Dalla conversazione con Paola Peduzzi, il giudizio sul miliardario: “Elon Musk è forse l’uomo più spregevole della terra, è il primo supercattivo della vita reale”. Sull’occidente, è la “nostra way of life a essere sotto attacco”
Della lunga conversazione di Paola Peduzzi con il prescritto Leon Wieseltier, vorrei preservare, a futura memoria, tre brani. Il primo su Elon Musk, che ormai mi sembra il più smagliante esemplare dell’Uomo nuovo. Le multinazionali avevano surclassato gli Stati, Musk ha surclassato le multinazionali. Donald Trump è il suo proxy-man alla Casa Bianca. (Mi scuso, vedo sul dizionario Oxford che, a parte l’app windows, Proxy-man ha una sola ricorrenza letteraria, nel 1696: ma mi piace). In un solo dettaglio dissento dal ritratto che Wieseltier fa di Musk: dice che non è affatto idiota. Forse non lo è, ma certo lo è. Ecco dunque:
“Elon Musk è forse l’uomo più spregevole della terra, è il primo supercattivo della vita reale. E’ un uomo senza inibizioni e con una quantità esorbitante di potere, rappresenta il vero pericolo di una concentrazione estrema di denaro in un unico individuo, e dico ‘concentrazione estrema’ perché non ho nulla contro le persone ricche, ma Elon Musk pensa, e lo dice lui stesso, che le regole politiche, le regole etiche, le lezioni della storia per lui non valgono. Il danno che farà alla società americana eccede di molto i benefici dei suoi dannati razzi nello spazio.

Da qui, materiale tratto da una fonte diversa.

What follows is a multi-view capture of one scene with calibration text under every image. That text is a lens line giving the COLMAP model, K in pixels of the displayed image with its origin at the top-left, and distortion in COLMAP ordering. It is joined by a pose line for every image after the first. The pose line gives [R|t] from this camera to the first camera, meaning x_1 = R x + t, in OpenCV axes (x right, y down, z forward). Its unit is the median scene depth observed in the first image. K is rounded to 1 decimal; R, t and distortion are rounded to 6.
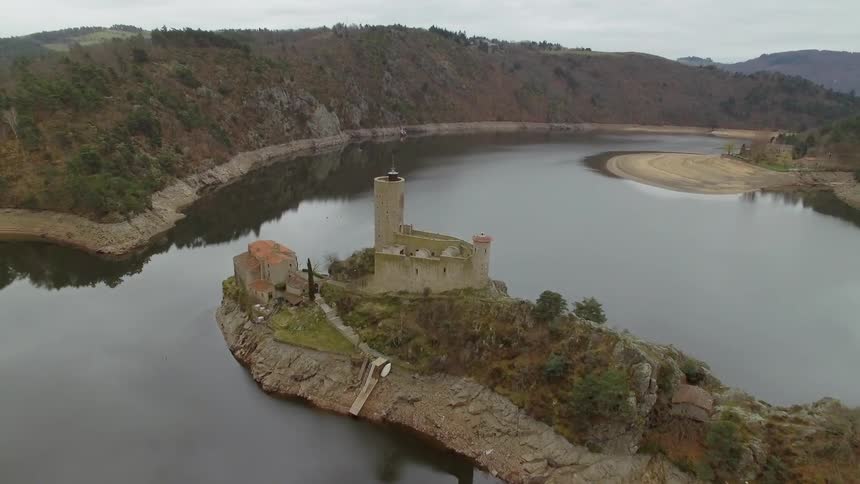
lens RADIAL K [[517.4, 0, 432.9], [0, 517.4, 245.6], [0, 0, 1]] dist [-0.125102, 0.087942]
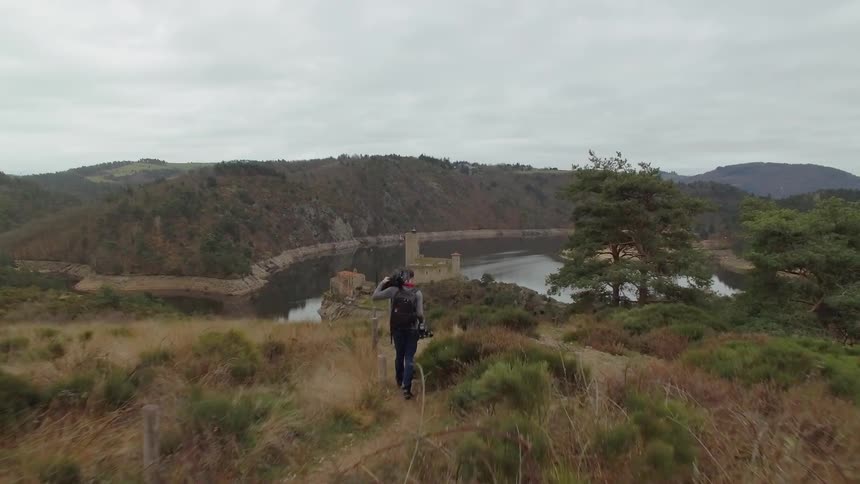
lens RADIAL K [[517.4, 0, 432.9], [0, 517.4, 245.6], [0, 0, 1]] dist [-0.125102, 0.087942]
pose [[0.999312, -0.030669, 0.020869, -0.011121], [0.034592, 0.973594, -0.225651, 0.100252], [-0.013398, 0.226218, 0.973985, -0.266204]]
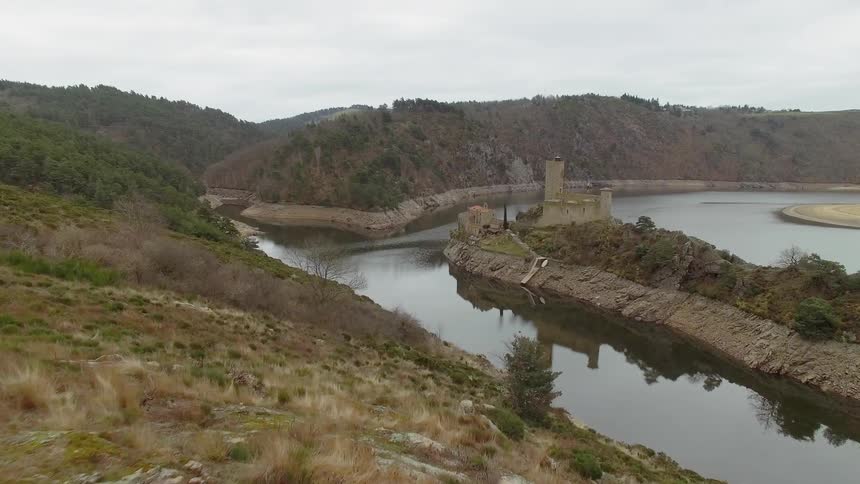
lens RADIAL K [[517.4, 0, 432.9], [0, 517.4, 245.6], [0, 0, 1]] dist [-0.125102, 0.087942]
pose [[0.931757, 0.046982, -0.360029, 0.038949], [-0.095841, 0.988249, -0.119077, 0.093514], [0.350204, 0.145456, 0.925310, -0.159580]]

Musk è davvero un villain, un supercattivo, che non ha precedenti: è un nuovo fenomeno nella storia del male”.
Il secondo brano che trascrivo è questo: “L’occidente non capisce che non potrà godersi l’ordine liberale – e con godersi non intendo un cappuccino in un bar in una bella piazza, ma i suoi benefici e i suoi diritti – senza la volontà di mettere il proprio potere a protezione del proprio modo di vivere, perché è questa nostra way of life a essere sotto attacco”. In questo caso, più che concordare con l’assunto, con cui pure concordo, ne estraggo, senza limitazioni, la definizione della vita universale per la quale vale la pena di dare la vita: un cappuccino in un bar in una bella piazza.
Il terzo e ultimo brano: “Gli americani votano nell’ignoranza, come se il voto fosse l’espressione di un’emozione e non di un ragionamento informato, come se il diritto di voto fosse l’unica cosa che conta nel voto”. Il voto è, nello sgretolamento dell’idea e delle pratiche della democrazia (fino al cuore, il cappuccino e la piazza) l’ultimo filo cui appigliarsi, mentre manipolazioni e brogli ne svuotano il senso, e perfino l’astensione rinuncia a motivarsi. Il diritto di voto che diventa l’unica cosa che conta nel voto, dunque nella rinuncia a votare senza nemmeno porsi più il problema.